What has always been so attractive about Stuntz’s scholarship, says Steiker, is that he was an independent thinker who can’t be pigeonholed. And one of the things she loves about his last book is the way it “marries different scholarly approaches.” Stuntz, she says, was very attuned to public choice arguments that looked at the incentives of public actors in institutional settings. But he was also very drawn to history and loved to look back “and in a fine-grained way observe the past and its profound difference from the present.”
Steiker says that Stuntz was also “a very sophisticated doctrinalist,” who deeply understood the Supreme Court’s and the lower courts’ roles in developing legal doctrine and how those doctrines shaped institutions. “He brought his disparate approaches together in a unique voice, free of jargon,” she says. “In fact, he was a great storyteller.” He also crossed the “substance/procedure line.” While people in the academy often think of criminal scholars as either substantive criminal law or criminal procedure experts, she says, “Bill not only wrote about both but also showed people how they affect each other and are inextricably intertwined.”
At the center of the book—and this is a point upon which Steiker continues to imagine a debate with her friend—is a critique of the Warren Court’s emphasis on criminal procedure rather than the substance of criminal justice outcomes, resulting in the underdefended poor’s inability to benefit from rules intended to protect them. “But he eschews the traditional right-wing arguments against the ‘soft-on-crime’ Warren Court,” says Steiker. “In fact, he sort of ‘out-lefties’ the left by criticizing the Warren Court for failing poor minority defendants in particular.”

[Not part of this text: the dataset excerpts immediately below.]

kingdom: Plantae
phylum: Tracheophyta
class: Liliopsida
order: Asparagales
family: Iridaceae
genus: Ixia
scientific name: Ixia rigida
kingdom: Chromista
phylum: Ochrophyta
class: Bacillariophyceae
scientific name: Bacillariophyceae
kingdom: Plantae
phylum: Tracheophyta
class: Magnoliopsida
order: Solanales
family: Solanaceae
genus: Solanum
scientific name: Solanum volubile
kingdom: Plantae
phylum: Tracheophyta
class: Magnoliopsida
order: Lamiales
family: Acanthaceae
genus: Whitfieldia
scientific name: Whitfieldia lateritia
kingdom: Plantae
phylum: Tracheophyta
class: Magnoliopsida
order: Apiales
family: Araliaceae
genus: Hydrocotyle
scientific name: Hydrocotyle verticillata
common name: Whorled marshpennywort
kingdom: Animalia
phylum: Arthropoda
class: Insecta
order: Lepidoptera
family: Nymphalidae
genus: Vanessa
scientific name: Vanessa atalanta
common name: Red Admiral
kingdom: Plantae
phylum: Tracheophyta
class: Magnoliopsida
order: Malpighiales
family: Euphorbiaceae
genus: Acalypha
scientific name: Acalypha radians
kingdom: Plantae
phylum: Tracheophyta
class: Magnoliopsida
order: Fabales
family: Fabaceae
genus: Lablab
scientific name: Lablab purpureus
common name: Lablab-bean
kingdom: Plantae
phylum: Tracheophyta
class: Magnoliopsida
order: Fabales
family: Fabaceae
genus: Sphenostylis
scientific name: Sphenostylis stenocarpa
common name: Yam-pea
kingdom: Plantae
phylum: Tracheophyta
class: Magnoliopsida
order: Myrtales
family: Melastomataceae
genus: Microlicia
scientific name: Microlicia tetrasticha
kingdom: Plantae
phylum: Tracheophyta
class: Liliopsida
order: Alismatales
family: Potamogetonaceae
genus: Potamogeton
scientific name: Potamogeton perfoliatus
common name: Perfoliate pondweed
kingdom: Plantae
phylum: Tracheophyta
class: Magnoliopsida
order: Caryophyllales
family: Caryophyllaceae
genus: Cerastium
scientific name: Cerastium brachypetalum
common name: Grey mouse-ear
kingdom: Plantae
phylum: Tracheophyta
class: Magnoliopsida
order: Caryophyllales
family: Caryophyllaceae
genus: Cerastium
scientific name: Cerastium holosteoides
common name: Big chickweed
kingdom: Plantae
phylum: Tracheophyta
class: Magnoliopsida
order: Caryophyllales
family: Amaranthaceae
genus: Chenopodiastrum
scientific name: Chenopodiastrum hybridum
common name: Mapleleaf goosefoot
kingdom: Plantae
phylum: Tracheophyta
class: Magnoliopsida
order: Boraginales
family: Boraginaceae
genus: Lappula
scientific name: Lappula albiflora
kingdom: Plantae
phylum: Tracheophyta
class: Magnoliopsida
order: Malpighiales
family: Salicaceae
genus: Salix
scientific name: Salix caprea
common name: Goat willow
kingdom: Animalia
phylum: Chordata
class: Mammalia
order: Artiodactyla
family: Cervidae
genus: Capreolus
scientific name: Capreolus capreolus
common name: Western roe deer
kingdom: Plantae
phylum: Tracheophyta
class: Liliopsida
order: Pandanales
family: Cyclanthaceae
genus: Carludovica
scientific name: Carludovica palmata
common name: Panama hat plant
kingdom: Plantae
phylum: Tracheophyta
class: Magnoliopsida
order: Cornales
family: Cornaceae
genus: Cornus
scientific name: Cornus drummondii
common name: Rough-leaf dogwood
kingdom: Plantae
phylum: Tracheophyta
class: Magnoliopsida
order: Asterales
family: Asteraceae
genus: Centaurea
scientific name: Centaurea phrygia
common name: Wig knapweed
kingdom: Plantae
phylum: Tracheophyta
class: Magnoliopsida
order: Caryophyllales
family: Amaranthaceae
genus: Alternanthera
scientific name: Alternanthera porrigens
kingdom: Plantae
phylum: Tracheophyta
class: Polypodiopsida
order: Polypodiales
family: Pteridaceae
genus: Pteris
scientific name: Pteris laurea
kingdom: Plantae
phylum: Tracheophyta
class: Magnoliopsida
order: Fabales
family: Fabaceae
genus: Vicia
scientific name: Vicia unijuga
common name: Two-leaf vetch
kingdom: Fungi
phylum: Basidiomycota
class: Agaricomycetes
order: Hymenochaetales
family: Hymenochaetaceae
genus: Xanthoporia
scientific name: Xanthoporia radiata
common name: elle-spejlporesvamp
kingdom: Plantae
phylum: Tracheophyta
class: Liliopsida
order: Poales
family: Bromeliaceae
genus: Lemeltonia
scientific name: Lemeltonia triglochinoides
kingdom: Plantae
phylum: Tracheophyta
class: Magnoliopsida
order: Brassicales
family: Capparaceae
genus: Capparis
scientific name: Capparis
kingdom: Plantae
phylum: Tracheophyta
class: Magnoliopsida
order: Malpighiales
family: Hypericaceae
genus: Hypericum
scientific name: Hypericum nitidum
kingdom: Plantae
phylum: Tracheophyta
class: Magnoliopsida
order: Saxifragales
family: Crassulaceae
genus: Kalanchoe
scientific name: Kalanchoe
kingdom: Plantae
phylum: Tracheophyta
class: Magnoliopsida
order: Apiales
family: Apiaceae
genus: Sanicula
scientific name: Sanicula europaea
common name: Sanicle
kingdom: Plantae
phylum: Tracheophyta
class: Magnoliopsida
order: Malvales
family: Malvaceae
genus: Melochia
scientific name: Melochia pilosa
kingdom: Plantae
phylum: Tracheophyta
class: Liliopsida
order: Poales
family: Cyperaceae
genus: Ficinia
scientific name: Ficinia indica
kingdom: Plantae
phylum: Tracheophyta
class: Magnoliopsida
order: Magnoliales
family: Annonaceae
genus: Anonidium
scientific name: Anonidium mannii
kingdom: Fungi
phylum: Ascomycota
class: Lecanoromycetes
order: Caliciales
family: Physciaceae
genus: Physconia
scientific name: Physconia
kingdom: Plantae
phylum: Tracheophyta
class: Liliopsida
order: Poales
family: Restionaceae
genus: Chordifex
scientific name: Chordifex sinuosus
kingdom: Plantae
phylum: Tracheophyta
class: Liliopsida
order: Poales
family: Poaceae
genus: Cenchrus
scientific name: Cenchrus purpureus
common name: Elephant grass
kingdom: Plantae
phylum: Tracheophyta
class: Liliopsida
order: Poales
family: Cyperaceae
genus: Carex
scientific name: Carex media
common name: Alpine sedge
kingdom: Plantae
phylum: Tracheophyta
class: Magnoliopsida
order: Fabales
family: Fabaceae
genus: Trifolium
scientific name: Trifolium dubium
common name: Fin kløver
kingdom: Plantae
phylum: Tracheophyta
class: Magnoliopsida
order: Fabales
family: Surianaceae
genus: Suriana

Steiker notes that despite Stuntz’s passionate yet clearsighted condemnation of the criminal justice system, which he calls “an arbitrary, punitive and discriminatory beast,” there are no ultimate villains, neither liberal nor conservative. He describes a system, she says, that is the product of limited human understanding of very complex institutions—an example of the unintended consequences he loved to point out. Ultimately, it strikes her that the book is imbued with Stuntz’s basic decency, his concern for the poor and the oppressed, and the sense that “only those who really understand the suffering that both crime and punishment entail should judge.”